Oh it was tough. I had been smoking 3.5 packs a day for a long time. I had been hospitalized twice already with severe breathing troubles. Doctors called it “hyper-expansion” of the alveoli in my lungs. They told me it was the precursor to Emphysema. I had seen my grandfather die from that. And it wasn’t pretty. I quit several times and failed. I was also a heavy drinker and that really didn’t help. Every time I picked up a drink, my willpower vanished, and I relapsed on smoking. I didn’t know it at the time, but what I had what was then called “comorbid addictions” (now more affectionally labeled “substance use disorders”). Two terminal diseases at the same time, stalking me, and stealing all of my money and health. Finally, I quit drinking successfully on 11/21/1998. But that’s another story for another forum.
Quitting drinking was the key to my finally quitting smoking. I knew by then that smoking was killing me, and that I couldn’t quit smoking while I was still drinking. So I joined AA and it worked. I watch my AA sponsor with 40 years of sobriety die from lung cancer while continuing to smoke. So I knew what I was up against. But after several years in AA I had tools that I did not have previously. And I knew how to use them. So I used them to save my life again. I had my last sickarette on 2/28/2001. The same day Mrs. Troutnut also quit.
I stayed up late that night to try and smoke what was left of my sickarette stash. But I didn’t make it. I still had 3/4 of a pack left the next morning. On my way to work I tossed them into our river with a mighty heave. They landed, high and dry, on a floating iceberg. The only iceberg. And I watched them sail down the river until they disappeared. I NEVER litter, but this was truly a life or death battle. So I made an exception.
It was truly the most difficult battle of my life. But it was also the most important battle. And the single best gift I ever gave myself. Three years ago I had a lung CT scan looking for any signs of cancer because of my history. And they didn’t find any.

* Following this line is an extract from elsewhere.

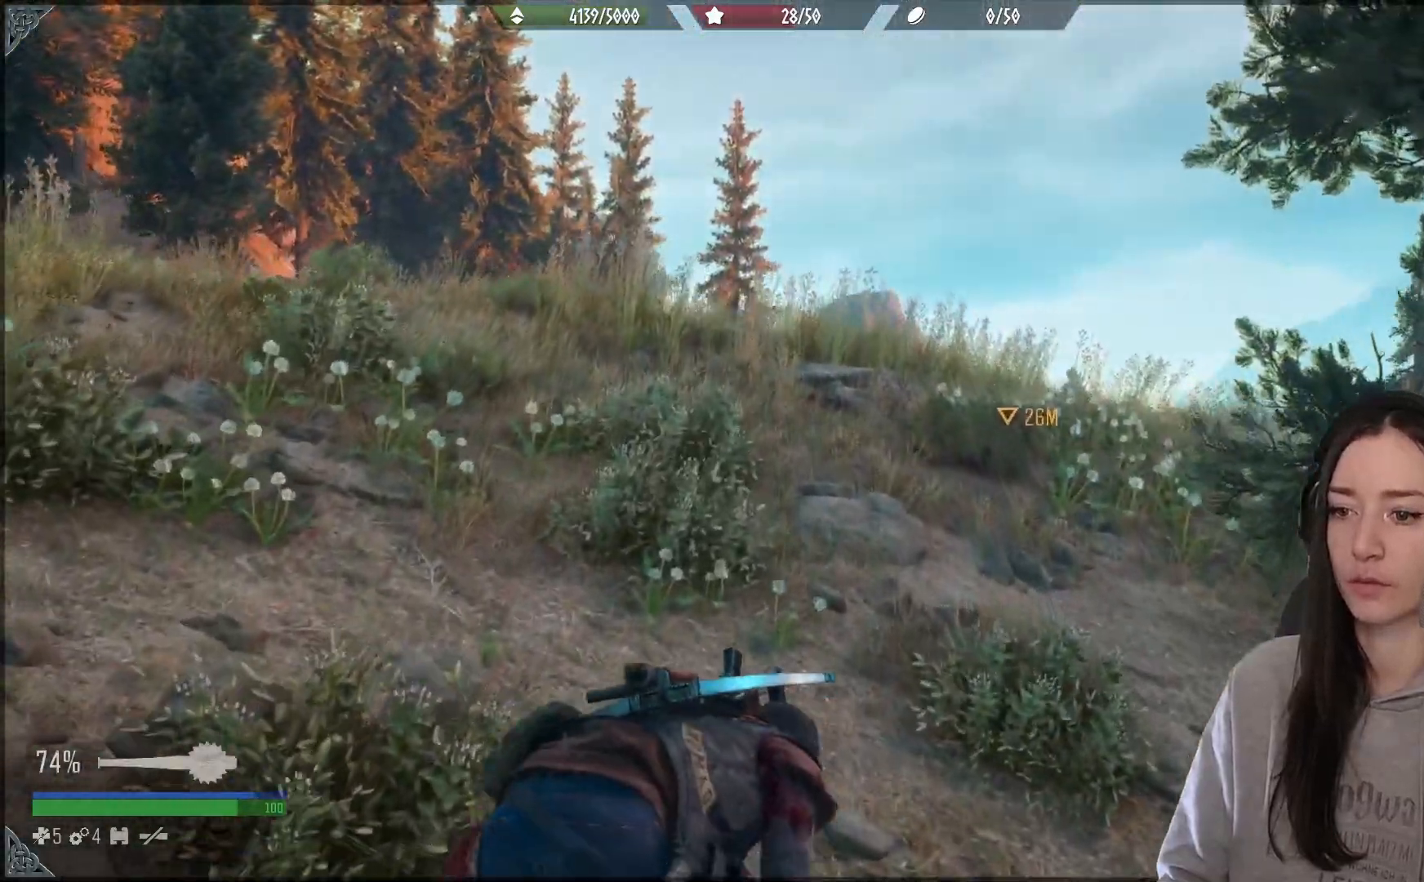
{"buttons": [], "left_stick": "up", "right_stick": "center", "events": []}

But I was diagnosed with “severe emphysema” and testing showed I only have about half of the lung capacity that I should have. How could I have done that to myself? The answer is that I had (and still have) the disease of addiction. And once disease has set in, it’s no longer a matter just of willpower. It’s not a character flaw. It’s not a sin. It’s more akin to diabetes. Or Parkinsons. I simply don’t have a choice as to whether or not I am addicted to smoking. Or to drinking. I have both addictions. BUT, and here is the important part…I don’t have to either drink or smoke anymore if I don’t want to. It’s a choice I make daily not to put those two substances in my body. My addictions to these drugs lies dormant as long as I don’t allow those drugs into my body.

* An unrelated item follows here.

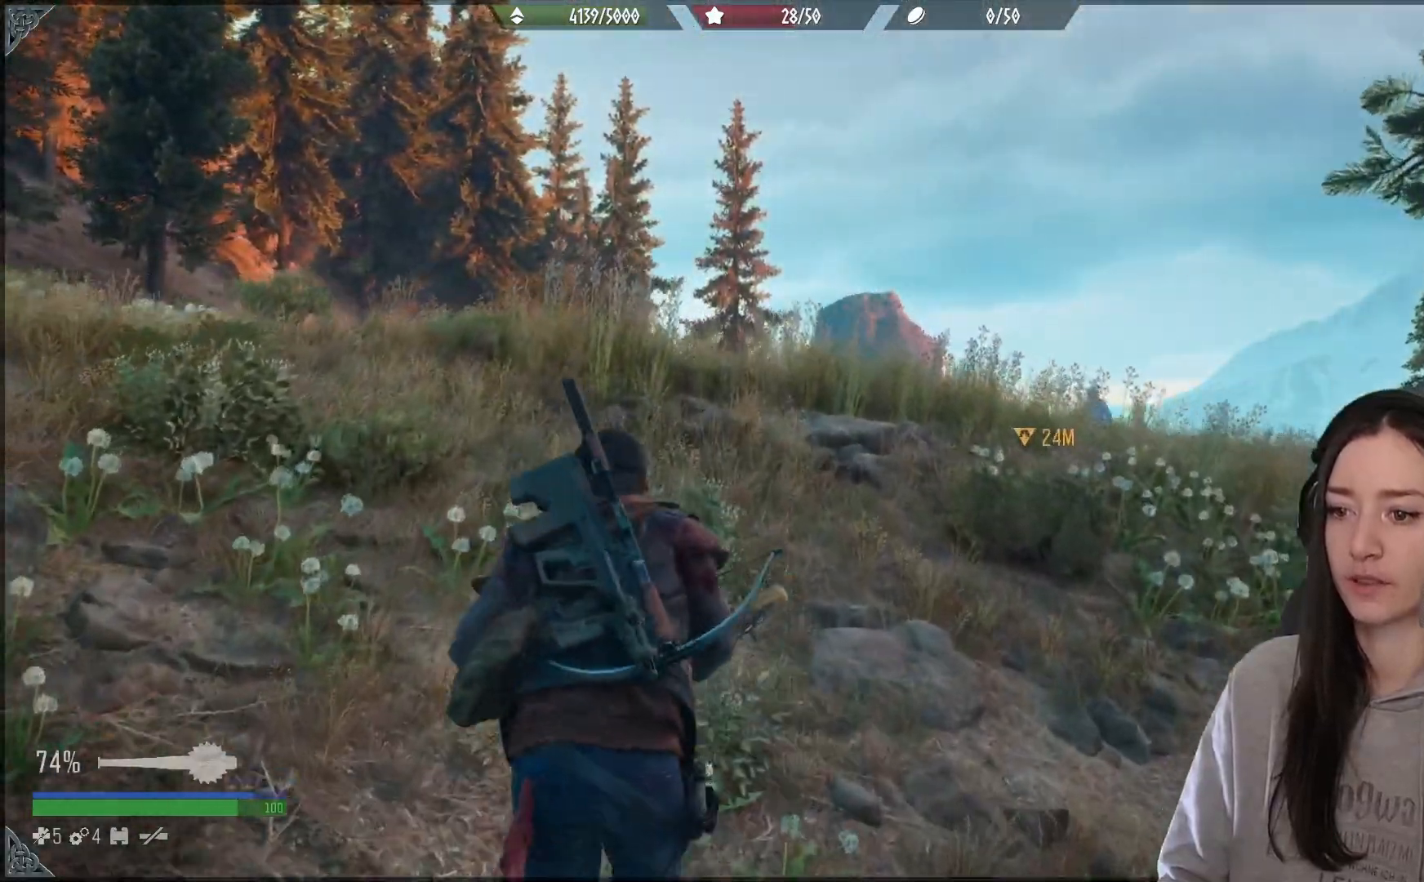
{"buttons": [], "left_stick": "up", "right_stick": "center", "events": []}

Once I figured it out (that all I have to do it not take that FIRST puff. one day at a time) success inevitably followed. My AA sponsor pounded it in my head before he died that all we have to do each day is not take that FIRST puff or that FIRST drink if we want to go to bed as WINNERS. And I’ve really learned to like going to bed a WINNER. I hope you’ll like it too. Everything I have in life now, which is plenty more than I deserve, came from my two decisions to quit drinking and smoking. My sponsor said they were both “unmerited gifts” from a loving Higher Power. And I believe that is true. He said “ask Him in your morning meditation for the wisdom and the power to carry that out”. And when you are successful, and go to bed a WINNER each night, out of common courtesy he said, say a simple “Thank You”.
Thanks also to all of those that helped me here and at the former Quitnet where I spend a good part of two decades learning how to not smoke. I still have emphysema to deal with. But thanks to quitting when I did I can still function better than most my age. I am very active fishing and downhill skiing and nobody knows I have it unless I tell them. I work out an hour a day on the treadmill and an exercise bike to keep my lungs in shape. And with any luck I’ll die with emphysema instead of dying from it.